(Passage for review Opens)

A budget is not judged by how skillfully it is written.
It is judged by what reaches the ground.
The centerpiece of this plan is the dramatic expansion of the Public Sector Investment Plan from about US$110 million last year to more than US$281 million now, financed in part by the one-time concession bonus from ArcelorMittal.
This is a gamble -- a calculated one.
If managed properly, Liberia could finally see visible progress: paved roads where there are now impassable tracks; functioning electricity networks where darkness has long dictated the rhythm of daily life; repairs to broken school systems and health centers that have been surviving more on hope than support.
But this shift also concentrates money in precisely the space where corruption has historically thrived: public procurement.
The test is not technical.
It is political.
Do agencies follow procurement law?
Does the Executive resist political interference in contract awards?
Do legislators refrain from bending the investment plan to personal or regional patronage?
Does the Ministry of Finance publish project implementation data in real time, as promised?
These questions will determine national credibility.
The administration's plan to increase the Goods and Services Tax from 12 to 13 percent and impose a presumptive tax on major concession holders is rational, but modest.
The real test is enforcement.
Liberia does not fail at taxation because laws are weak.
Liberia fails because the powerful are often exempt from the rules.
If well-connected businesses continue to evade taxes;
If customs continues to bleed revenue through informal channels;
If state-owned enterprises continue to withhold internally generated funds;
then the promises in this budget will dissolve as they have in the past.
Raising taxes means little if the politically privileged are not required to pay.
At US$230 million, projected debt service for 2026 is the other hard truth embedded in this proposal. It is rising sharply, more than 50 percent over last year.
This puts a ceiling on ambition.
It narrows the government's margin of error.
Any revenue shortfall could force painful mid-year cuts.
If the execution of major projects fails or stalls, the country risks being left with more debt and very little to show for it.
This budget is not transformative simply because it is large. It becomes transformative only if:
- Procurement processes are transparent and insulated from political bargaining.
- Oversight institutions -- particularly the GAC, IAA and civil society monitors -- are empowered and respected.

(Passage for review Closes)
(Listed records Opens)

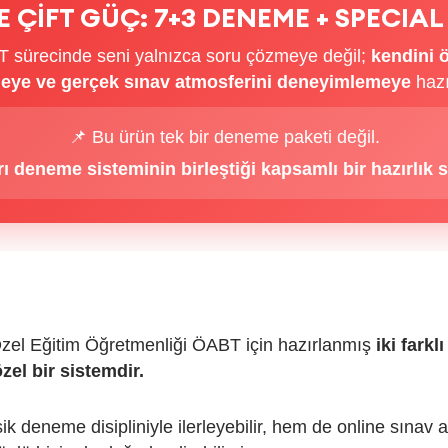
TE ÇİFT GÜÇ: 7+3 DENEME + SPECIAL
T sürecinde seni yalnızca soru çözmeye değil;
kendini ö
eye ve gerçek sınav atmosferini deneyimlemeye
hazı
📌 Bu ürün tek bir deneme paketi değil.
rı deneme sisteminin birleştiği kapsamlı bir hazırlık se
Özel Eğitim Öğretmenliği ÖABT için hazırlanmış
iki fark
zel bir sistemdir.
 deneme disipliniyle ilerleyebilir, hem de online sınav 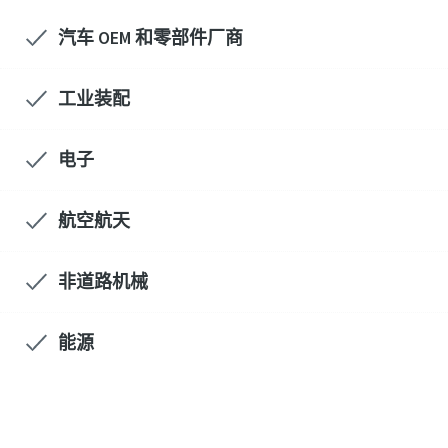
汽车 OEM 和零部件厂商
工业装配
电子
航空航天
非道路机械
能源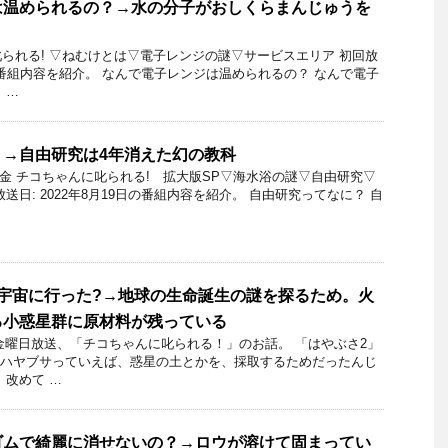
は温められるの？→水の分子がおしくらまんじゅうを
られる! ▽ねむけとは▽電子レンジの謎▽サービスエリア 初回放
6日の番組内容を紹介。 なんで電子レンジは温められるの？ なんで電子
 …
？→自由研究は4年消えた幻の教科
9日金 チコちゃんに叱られる! 拡大版SP▽海水浴の謎▽自由研究▽
送日: 2022年8月19日の番組内容を紹介。 自由研究ってなに？ 自
宇宙に行った?→地球の生命誕生の謎を探るため。火
る小惑星群に原材料が残っている
1日金曜日放送、「チコちゃんに叱られる！」のお話。 「はやぶさ2」
 ハヤブサっていえば、惑星の土とかを、採取するためだったんじ
、改めて …
ゴムで綺麗に消せないの？→ロウが溶けて固まってい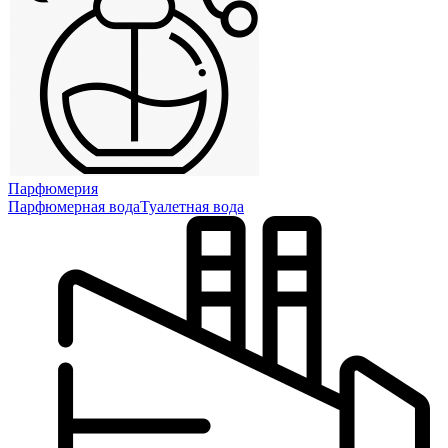
Парфюмерия
Парфюмерная вода
Туалетная вода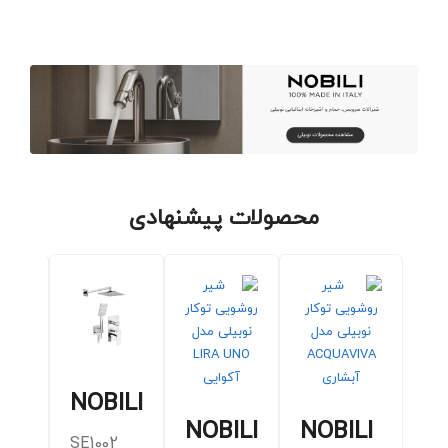
محصولات پیشنهادی
NOBILI
ILI
NOBILI
NOBILI
SE1002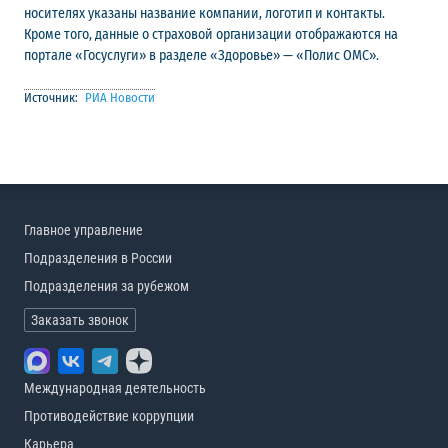
носителях указаны название компании, логотип и контакты.
Кроме того, данные о страховой организации отображаются на
портале «Госуслуги» в разделе «Здоровье» — «Полис ОМС».
Источник:
РИА Новости
Главное управление
Подразделения в России
Подразделения за рубежом
Заказать звонок
Международная деятельность
Противодействие коррупции
Карьера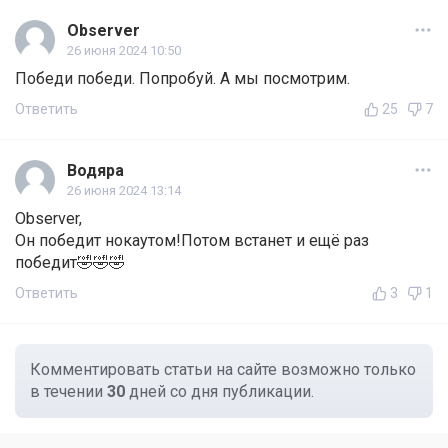
Observer
26 июня 2024 10:50
Победи победи. Попробуй. А мы посмотрим.
Ответить
25
7
Водяра
26 июня 2024 13:14
Observer,
Он победит нокаутом!Потом встанет и ещё раз
победит🤣🤣🤣
Ответить
3
1
Комментировать статьи на сайте возможно только
в течении
30
дней со дня публикации.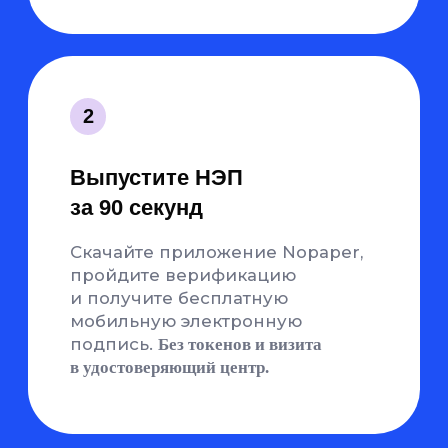
Интеграция
с 1С
Готовый коннектор для 1С:
Бухгалтерия, ЗУП, ERP,
Комплексная автоматизация,
УНФ, Фреш. Документы
формируются и подписываются
из привычной системы
Входящие
документы
бесплатно
Получение и подписание
входящих документов
от контрагентов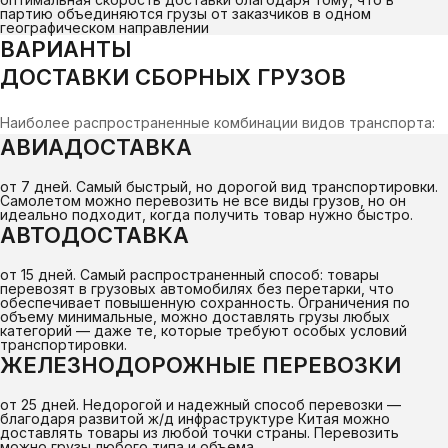
партию объединяются грузы от заказчиков в одном
географическом направлении
ВАРИАНТЫ
ДОСТАВКИ СБОРНЫХ ГРУЗОВ
Наиболее распространенные комбинации видов транспорта:
АВИАДОСТАВКА
от 7 дней. Самый быстрый, но дорогой вид транспортировки.
Самолетом можно перевозить не все виды грузов, но он
идеально подходит, когда получить товар нужно быстро.
АВТОДОСТАВКА
от 15 дней. Самый распространенный способ: товары
перевозят в грузовых автомобилях без перетарки, что
обеспечивает повышенную сохранность. Ограничения по
объему минимальные, можно доставлять грузы любых
категорий — даже те, которые требуют особых условий
транспортировки.
ЖЕЛЕЗНОДОРОЖНЫЕ ПЕРЕВОЗКИ
от 25 дней. Недорогой и надежный способ перевозки —
благодаря развитой ж/д инфраструктуре Китая можно
доставлять товары из любой точки страны. Перевозить
можно грузы любого типа и объема.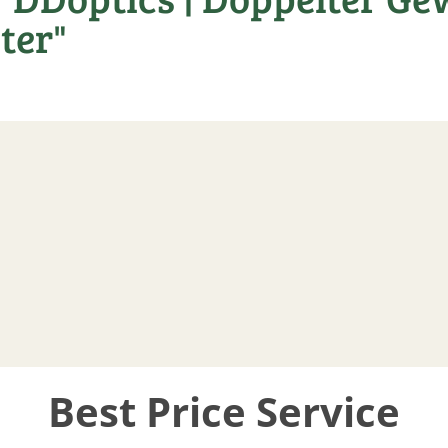
ter"
Best Price Service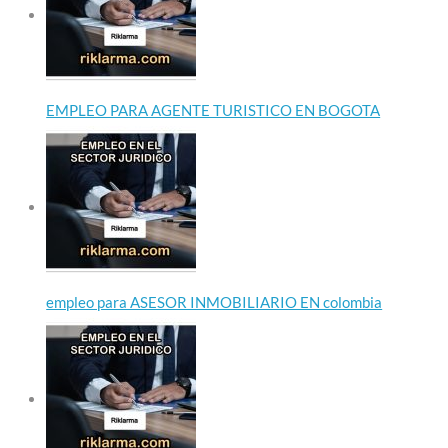
EMPLEO PARA AGENTE TURISTICO EN BOGOTA
empleo para ASESOR INMOBILIARIO EN colombia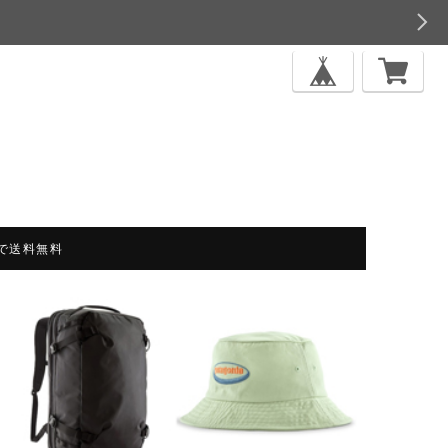
上で送料無料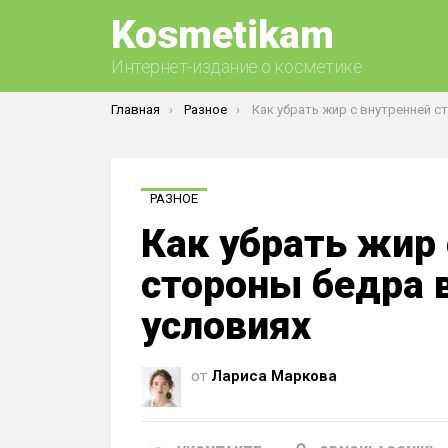
Kosmetikam
Интернет-издание о косметике
Вы здесь:
Главная
Разное
Как убрать жир с внутренней стороны бедра в домашних
РАЗНОЕ
Как убрать жир 
стороны бедра 
условиях
от
Лариса Маркова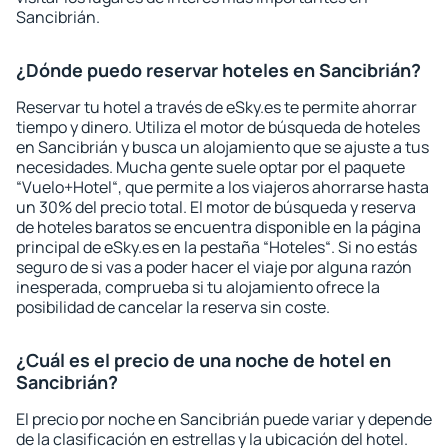
Sancibrián.
¿Dónde puedo reservar hoteles en Sancibrián?
Reservar tu hotel a través de eSky.es te permite ahorrar
tiempo y dinero. Utiliza el motor de búsqueda de hoteles
en Sancibrián y busca un alojamiento que se ajuste a tus
necesidades. Mucha gente suele optar por el paquete
“Vuelo+Hotel“, que permite a los viajeros ahorrarse hasta
un 30% del precio total. El motor de búsqueda y reserva
de hoteles baratos se encuentra disponible en la página
principal de eSky.es en la pestaña “Hoteles“. Si no estás
seguro de si vas a poder hacer el viaje por alguna razón
inesperada, comprueba si tu alojamiento ofrece la
posibilidad de cancelar la reserva sin coste.
¿Cuál es el precio de una noche de hotel en
Sancibrián?
El precio por noche en Sancibrián puede variar y depende
de la clasificación en estrellas y la ubicación del hotel.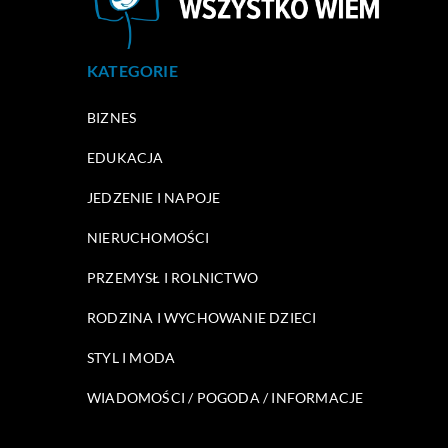
KATEGORIE
BIZNES
EDUKACJA
JEDZENIE I NAPOJE
NIERUCHOMOŚCI
PRZEMYSŁ I ROLNICTWO
RODZINA I WYCHOWANIE DZIECI
STYL I MODA
WIADOMOŚCI / POGODA / INFORMACJE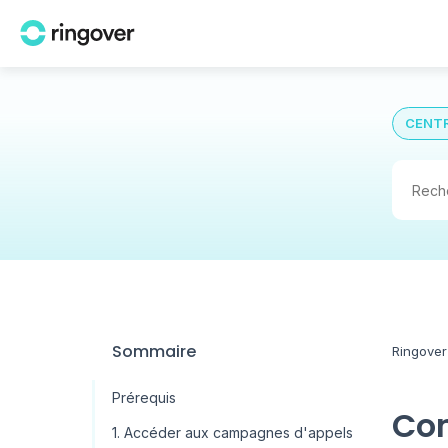
CENTR
Sommaire
Ringover
Prérequis
Com
1. Accéder aux campagnes d'appels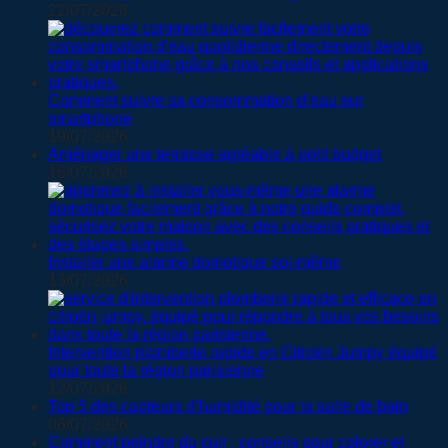
22/07/2026
Comment suivre sa consommation d’eau sur
smartphone
19/07/2026
Aménager une terrasse agréable à petit budget
16/07/2026
Installer une alarme domotique soi-même
13/07/2026
Intervention plomberie rapide en Citroën Jumpy équipé
pour toute la région parisienne
12/07/2026
Top 5 des capteurs d’humidité pour la salle de bain
08/07/2026
Comment peindre du cuir : conseils pour colorer et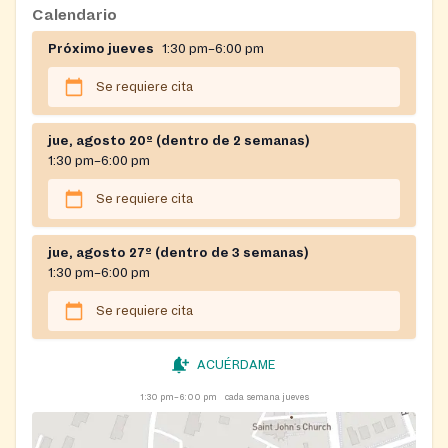
Calendario
Próximo jueves
1:30 pm–6:00 pm
Se requiere cita
jue, agosto 20º (dentro de 2 semanas)
1:30 pm–6:00 pm
Se requiere cita
jue, agosto 27º (dentro de 3 semanas)
1:30 pm–6:00 pm
Se requiere cita
ACUÉRDAME
1:30 pm–6:00 pm
cada semana jueves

(Listed records Closes)

== Problem statement ==
Using the text on Liberia's budget, answer each of the following:
(a) From what rate to what rate does the administration plan to raise the Goods and Services Tax?
(b) How much is projected for debt service in 2026?
(c) How large was the Public Sector Investment Plan last year, and how large is it now?

== Result ==
(a) From 12 percent to 13 percent.
(b) US$230 million.
(c) About US$110 million last year, and more than US$281 million now.